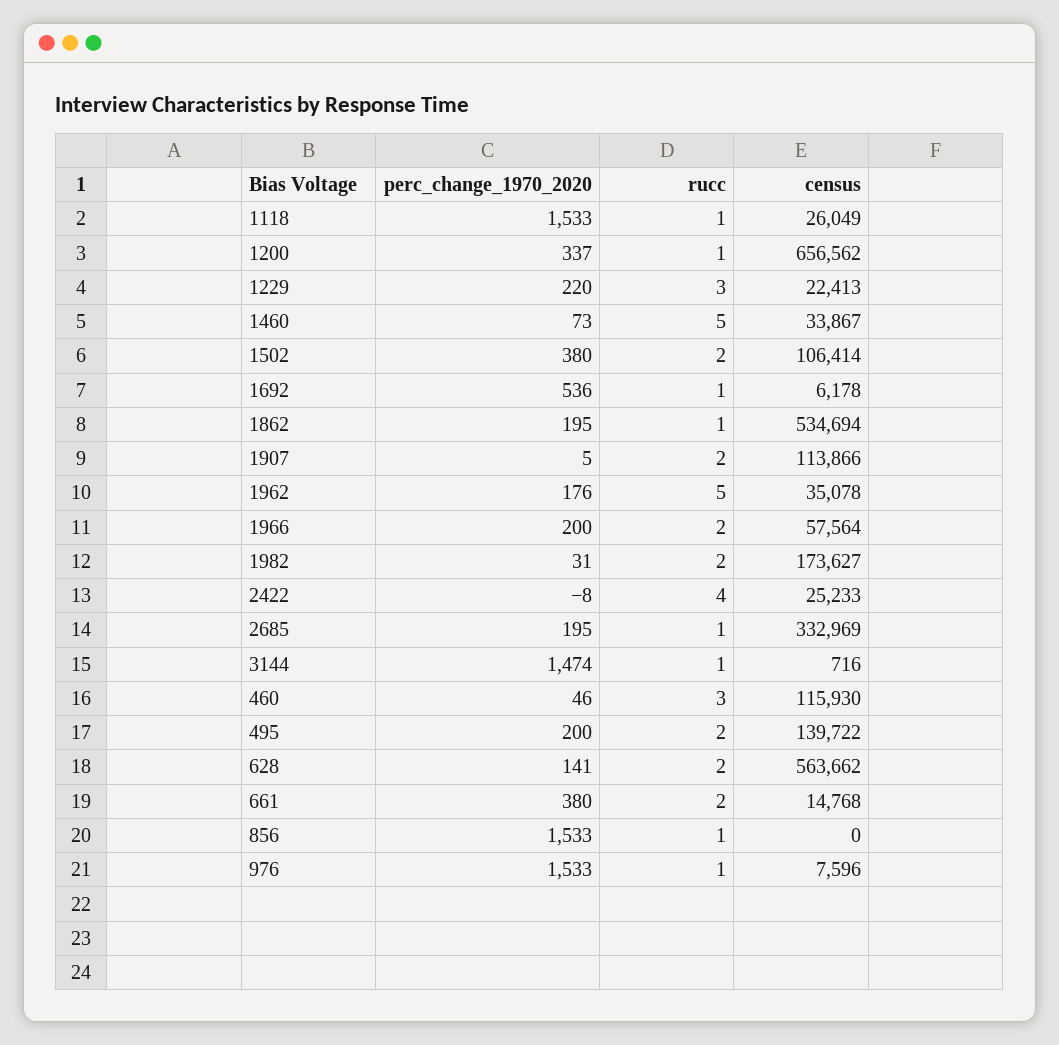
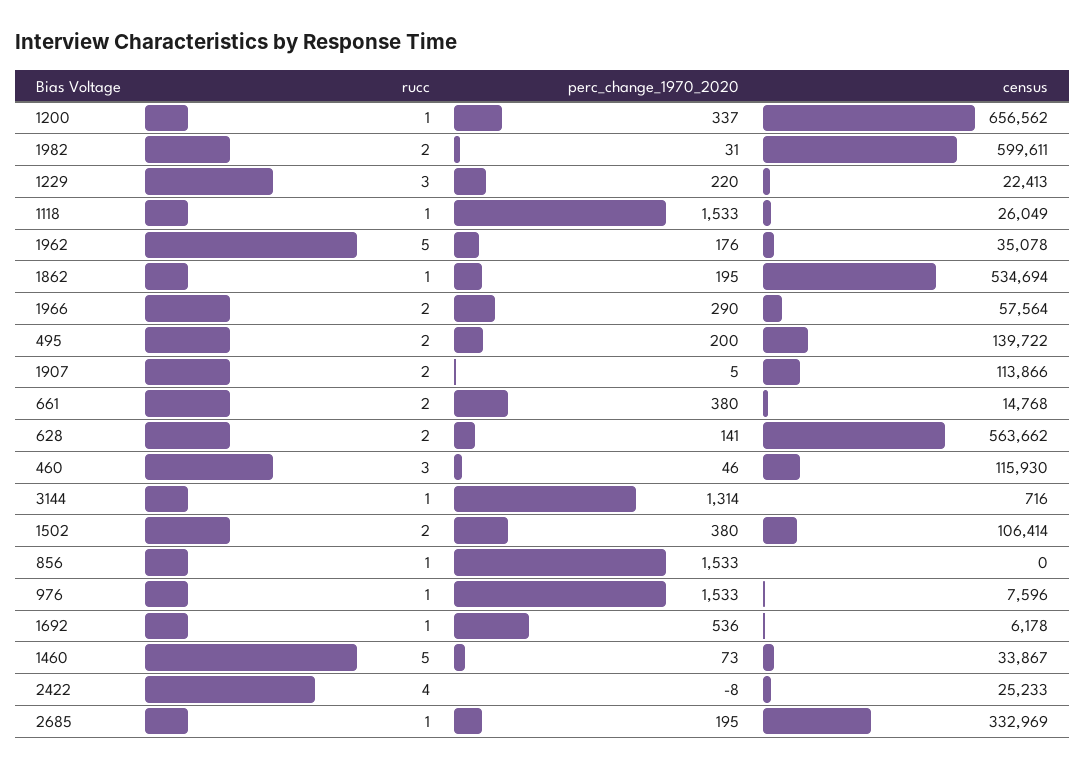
  {
    "perc_change_1970_2020": {
      "1118": 1533,
      "1200": 337,
      "1229": 220,
      "1460": 73,
      "1502": 380,
      "1692": 536,
      "1862": 195,
      "1907": 5,
      "1962": 176,
-     "1966": 200,
+     "1966": 290,
      "1982": 31,
      "2422": -8,
      "2685": 195,
-     "3144": 1474,
+     "3144": 1314,
      "460": 46,
      "495": 200,
      "628": 141,
      "661": 380,
      "856": 1533,
      "976": 1533
    },
    "rucc": {
      "1118": 1,
      "1200": 1,
      "1229": 3,
      "1460": 5,
      "1502": 2,
      "1692": 1,
      "1862": 1,
      "1907": 2,
      "1962": 5,
      "1966": 2,
      "1982": 2,
      "2422": 4,
      "2685": 1,
      "3144": 1,
      "460": 3,
      "495": 2,
      "628": 2,
      "661": 2,
      "856": 1,
      "976": 1
    },
    "census": {
      "1118": 26049,
      "1200": 656562,
      "1229": 22413,
      "1460": 33867,
      "1502": 106414,
      "1692": 6178,
      "1862": 534694,
      "1907": 113866,
      "1962": 35078,
      "1966": 57564,
-     "1982": 173627,
+     "1982": 599611,
      "2422": 25233,
      "2685": 332969,
      "3144": 716,
      "460": 115930,
      "495": 139722,
      "628": 563662,
      "661": 14768,
      "856": 0,
      "976": 7596
    }
  }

----

» **Work instruction**: Please output the entries above exactly, leaving out every picture.

» **The completed task**:
  {
    "perc_change_1970_2020": {
      "1118": 1533,
      "1200": 337,
      "1229": 220,
      "1460": 73,
      "1502": 380,
      "1692": 536,
      "1862": 195,
      "1907": 5,
      "1962": 176,
-     "1966": 200,
+     "1966": 290,
      "1982": 31,
      "2422": -8,
      "2685": 195,
-     "3144": 1474,
+     "3144": 1314,
      "460": 46,
      "495": 200,
      "628": 141,
      "661": 380,
      "856": 1533,
      "976": 1533
    },
    "rucc": {
      "1118": 1,
      "1200": 1,
      "1229": 3,
      "1460": 5,
      "1502": 2,
      "1692": 1,
      "1862": 1,
      "1907": 2,
      "1962": 5,
      "1966": 2,
      "1982": 2,
      "2422": 4,
      "2685": 1,
      "3144": 1,
      "460": 3,
      "495": 2,
      "628": 2,
      "661": 2,
      "856": 1,
      "976": 1
    },
    "census": {
      "1118": 26049,
      "1200": 656562,
      "1229": 22413,
      "1460": 33867,
      "1502": 106414,
      "1692": 6178,
      "1862": 534694,
      "1907": 113866,
      "1962": 35078,
      "1966": 57564,
-     "1982": 173627,
+     "1982": 599611,
      "2422": 25233,
      "2685": 332969,
      "3144": 716,
      "460": 115930,
      "495": 139722,
      "628": 563662,
      "661": 14768,
      "856": 0,
      "976": 7596
    }
  }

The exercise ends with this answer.